• BRIEF: Could you transcribe every record below exactly as written, excluding the pictures?

• RECORDED INFORMATION:
————

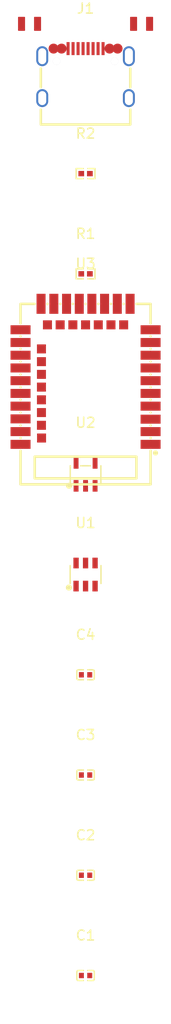
<source format=kicad_pcb>
(kicad_pcb
    (version 20241229)
    (generator "atopile")
    (generator_version "0.12.4")
    (general
        (thickness 1.6)
        (legacy_teardrops no)
    )
    (paper "A4")
    (layers
        (0 "F.Cu" signal)
        (31 "B.Cu" signal)
        (32 "B.Adhes" user "B.Adhesive")
        (33 "F.Adhes" user "F.Adhesive")
        (34 "B.Paste" user)
        (35 "F.Paste" user)
        (36 "B.SilkS" user "B.Silkscreen")
        (37 "F.SilkS" user "F.Silkscreen")
        (38 "B.Mask" user)
        (39 "F.Mask" user)
        (40 "Dwgs.User" user "User.Drawings")
        (41 "Cmts.User" user "User.Comments")
        (42 "Eco1.User" user "User.Eco1")
        (43 "Eco2.User" user "User.Eco2")
        (44 "Edge.Cuts" user)
        (45 "Margin" user)
        (46 "B.CrtYd" user "B.Courtyard")
        (47 "F.CrtYd" user "F.Courtyard")
        (48 "B.Fab" user)
        (49 "F.Fab" user)
        (50 "User.1" user)
        (51 "User.2" user)
        (52 "User.3" user)
        (53 "User.4" user)
        (54 "User.5" user)
        (55 "User.6" user)
        (56 "User.7" user)
        (57 "User.8" user)
        (58 "User.9" user)
    )
    (setup
        (pad_to_mask_clearance 0)
        (allow_soldermask_bridges_in_footprints no)
        (pcbplotparams
            (layerselection 0x00010fc_ffffffff)
            (plot_on_all_layers_selection 0x0000000_00000000)
            (disableapertmacros no)
            (usegerberextensions no)
            (usegerberattributes yes)
            (usegerberadvancedattributes yes)
            (creategerberjobfile yes)
            (dashed_line_dash_ratio 12)
            (dashed_line_gap_ratio 3)
            (svgprecision 4)
            (plotframeref no)
            (mode 1)
            (useauxorigin no)
            (hpglpennumber 1)
            (hpglpenspeed 20)
            (hpglpendiameter 15)
            (pdf_front_fp_property_popups yes)
            (pdf_back_fp_property_popups yes)
            (dxfpolygonmode yes)
            (dxfimperialunits yes)
            (dxfusepcbnewfont yes)
            (psnegative no)
            (psa4output no)
            (plot_black_and_white yes)
            (plotinvisibletext no)
            (sketchpadsonfab no)
            (plotreference yes)
            (plotvalue yes)
            (plotpadnumbers no)
            (hidednponfab no)
            (sketchdnponfab yes)
            (crossoutdnponfab yes)
            (plotfptext yes)
            (subtractmaskfromsilk no)
            (outputformat 1)
            (mirror no)
            (drillshape 1)
            (scaleselection 1)
            (outputdirectory "")
        )
    )
    (net 0 "")
    (net 1 "ADAPTER_RESET")
    (net 2 "VBUS")
    (net 3 "NF1")
    (net 4 "POGO_SWDIO")
    (net 5 "XL2")
    (net 6 "footprint-net-0")
    (net 7 "P1_period_04")
    (net 8 "POGO_SWDCLK")
    (net 9 "esd-net-5")
    (net 10 "B5")
    (net 11 "DCH")
    (net 12 "AI7")
    (net 13 "AI4")
    (net 14 "esd-net-4")
    (net 15 "VDH")
    (net 16 "D_plus")
    (net 17 "A5")
    (net 18 "AI5")
    (net 19 "ADAPTER_SWDCLK")
    (net 20 "esd-net-3")
    (net 21 "P17")
    (net 22 "POGO_3V3_SENSE")
    (net 23 "AI2")
    (net 24 "P0_period_07")
    (net 25 "XL1")
    (net 26 "esd-net-2")
    (net 27 "D_minus")
    (net 28 "P1_period_09")
    (net 29 "P12")
    (net 30 "esd-net-0")
    (net 31 "P1_period_02")
    (net 32 "P0_period_03")
    (net 33 "POGO_I2C_SDA")
    (net 34 "ADAPTER_SWDIO")
    (net 35 "POGO_UART_RX")
    (net 36 "P15")
    (net 37 "esd-net-1")
    (net 38 "P1_period_13")
    (net 39 "P1_period_10")
    (net 40 "B8")
    (net 41 "footprint-net-2")
    (net 42 "P1_period_00")
    (net 43 "VCC")
    (net 44 "P1_period_11")
    (net 45 "AI6")
    (net 46 "NF2")
    (net 47 "POGO_I2C_SCL")
    (net 48 "AI3")
    (net 49 "GND")
    (net 50 "footprint-net-1")
    (net 51 "P1_period_06")
    (net 52 "NC")
    (net 53 "VBS")
    (net 54 "POGO_RESET")
    (net 55 "POGO_UART_TX")
    (net 56 "A8")
    (footprint "Samsung_Electro_Mechanics_CL05A105KA5NQNC:C0402" (layer "F.Cu") (at 0 0 0))
    (footprint "Samsung_Electro_Mechanics_CL05A105KA5NQNC:C0402" (layer "F.Cu") (at 0 -10 0))
    (footprint "Samsung_Electro_Mechanics_CL05B104KO5NNNC:C0402" (layer "F.Cu") (at 0 -20 0))
    (footprint "Samsung_Electro_Mechanics_CL05B104KO5NNNC:C0402" (layer "F.Cu") (at 0 -30 0))
    (footprint "USBLC6_minus_2SC6:SOT-23-6_L2.9-W1.6-P0.95-LS2.8-BL" (layer "F.Cu") (at 0 -40 0))
    (footprint "ME6211C33M5G_minus_N:SOT-23-5_L3.0-W1.7-P0.95-LS2.8-BL" (layer "F.Cu") (at 0 -50 0))
    (footprint "E73_minus_2G4M08S1C:WIRELM-SMD_E73-2G4M08S1C" (layer "F.Cu") (at 0 -60 0))
    (footprint "UNI_ROYAL_0402WGF5101TCE:R0402" (layer "F.Cu") (at 0 -70 0))
    (footprint "UNI_ROYAL_0402WGF5101TCE:R0402" (layer "F.Cu") (at 0 -80 0))
    (footprint "TYPE_minus_C_minus_31_minus_M_minus_12:USB-C_SMD-TYPE-C-31-M-12_1" (layer "F.Cu") (at 0 -90 0))
)
</source>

————

• ANSWER BOX:
<source format=kicad_pcb>
(kicad_pcb
    (version 20241229)
    (generator "atopile")
    (generator_version "0.12.4")
    (general
        (thickness 1.6)
        (legacy_teardrops no)
    )
    (paper "A4")
    (layers
        (0 "F.Cu" signal)
        (31 "B.Cu" signal)
        (32 "B.Adhes" user "B.Adhesive")
        (33 "F.Adhes" user "F.Adhesive")
        (34 "B.Paste" user)
        (35 "F.Paste" user)
        (36 "B.SilkS" user "B.Silkscreen")
        (37 "F.SilkS" user "F.Silkscreen")
        (38 "B.Mask" user)
        (39 "F.Mask" user)
        (40 "Dwgs.User" user "User.Drawings")
        (41 "Cmts.User" user "User.Comments")
        (42 "Eco1.User" user "User.Eco1")
        (43 "Eco2.User" user "User.Eco2")
        (44 "Edge.Cuts" user)
        (45 "Margin" user)
        (46 "B.CrtYd" user "B.Courtyard")
        (47 "F.CrtYd" user "F.Courtyard")
        (48 "B.Fab" user)
        (49 "F.Fab" user)
        (50 "User.1" user)
        (51 "User.2" user)
        (52 "User.3" user)
        (53 "User.4" user)
        (54 "User.5" user)
        (55 "User.6" user)
        (56 "User.7" user)
        (57 "User.8" user)
        (58 "User.9" user)
    )
    (setup
        (pad_to_mask_clearance 0)
        (allow_soldermask_bridges_in_footprints no)
        (pcbplotparams
            (layerselection 0x00010fc_ffffffff)
            (plot_on_all_layers_selection 0x0000000_00000000)
            (disableapertmacros no)
            (usegerberextensions no)
            (usegerberattributes yes)
            (usegerberadvancedattributes yes)
            (creategerberjobfile yes)
            (dashed_line_dash_ratio 12)
            (dashed_line_gap_ratio 3)
            (svgprecision 4)
            (plotframeref no)
            (mode 1)
            (useauxorigin no)
            (hpglpennumber 1)
            (hpglpenspeed 20)
            (hpglpendiameter 15)
            (pdf_front_fp_property_popups yes)
            (pdf_back_fp_property_popups yes)
            (dxfpolygonmode yes)
            (dxfimperialunits yes)
            (dxfusepcbnewfont yes)
            (psnegative no)
            (psa4output no)
            (plot_black_and_white yes)
            (plotinvisibletext no)
            (sketchpadsonfab no)
            (plotreference yes)
            (plotvalue yes)
            (plotpadnumbers no)
            (hidednponfab no)
            (sketchdnponfab yes)
            (crossoutdnponfab yes)
            (plotfptext yes)
            (subtractmaskfromsilk no)
            (outputformat 1)
            (mirror no)
            (drillshape 1)
            (scaleselection 1)
            (outputdirectory "")
        )
    )
    (net 0 "")
    (net 1 "ADAPTER_RESET")
    (net 2 "VBUS")
    (net 3 "NF1")
    (net 4 "POGO_SWDIO")
    (net 5 "XL2")
    (net 6 "footprint-net-0")
    (net 7 "P1_period_04")
    (net 8 "POGO_SWDCLK")
    (net 9 "esd-net-5")
    (net 10 "B5")
    (net 11 "DCH")
    (net 12 "AI7")
    (net 13 "AI4")
    (net 14 "esd-net-4")
    (net 15 "VDH")
    (net 16 "D_plus")
    (net 17 "A5")
    (net 18 "AI5")
    (net 19 "ADAPTER_SWDCLK")
    (net 20 "esd-net-3")
    (net 21 "P17")
    (net 22 "POGO_3V3_SENSE")
    (net 23 "AI2")
    (net 24 "P0_period_07")
    (net 25 "XL1")
    (net 26 "esd-net-2")
    (net 27 "D_minus")
    (net 28 "P1_period_09")
    (net 29 "P12")
    (net 30 "esd-net-0")
    (net 31 "P1_period_02")
    (net 32 "P0_period_03")
    (net 33 "POGO_I2C_SDA")
    (net 34 "ADAPTER_SWDIO")
    (net 35 "POGO_UART_RX")
    (net 36 "P15")
    (net 37 "esd-net-1")
    (net 38 "P1_period_13")
    (net 39 "P1_period_10")
    (net 40 "B8")
    (net 41 "footprint-net-2")
    (net 42 "P1_period_00")
    (net 43 "VCC")
    (net 44 "P1_period_11")
    (net 45 "AI6")
    (net 46 "NF2")
    (net 47 "POGO_I2C_SCL")
    (net 48 "AI3")
    (net 49 "GND")
    (net 50 "footprint-net-1")
    (net 51 "P1_period_06")
    (net 52 "NC")
    (net 53 "VBS")
    (net 54 "POGO_RESET")
    (net 55 "POGO_UART_TX")
    (net 56 "A8")
    (footprint "Samsung_Electro_Mechanics_CL05A105KA5NQNC:C0402" (layer "F.Cu") (at 0 0 0))
    (footprint "Samsung_Electro_Mechanics_CL05A105KA5NQNC:C0402" (layer "F.Cu") (at 0 -10 0))
    (footprint "Samsung_Electro_Mechanics_CL05B104KO5NNNC:C0402" (layer "F.Cu") (at 0 -20 0))
    (footprint "Samsung_Electro_Mechanics_CL05B104KO5NNNC:C0402" (layer "F.Cu") (at 0 -30 0))
    (footprint "USBLC6_minus_2SC6:SOT-23-6_L2.9-W1.6-P0.95-LS2.8-BL" (layer "F.Cu") (at 0 -40 0))
    (footprint "ME6211C33M5G_minus_N:SOT-23-5_L3.0-W1.7-P0.95-LS2.8-BL" (layer "F.Cu") (at 0 -50 0))
    (footprint "E73_minus_2G4M08S1C:WIRELM-SMD_E73-2G4M08S1C" (layer "F.Cu") (at 0 -60 0))
    (footprint "UNI_ROYAL_0402WGF5101TCE:R0402" (layer "F.Cu") (at 0 -70 0))
    (footprint "UNI_ROYAL_0402WGF5101TCE:R0402" (layer "F.Cu") (at 0 -80 0))
    (footprint "TYPE_minus_C_minus_31_minus_M_minus_12:USB-C_SMD-TYPE-C-31-M-12_1" (layer "F.Cu") (at 0 -90 0))
)
</source>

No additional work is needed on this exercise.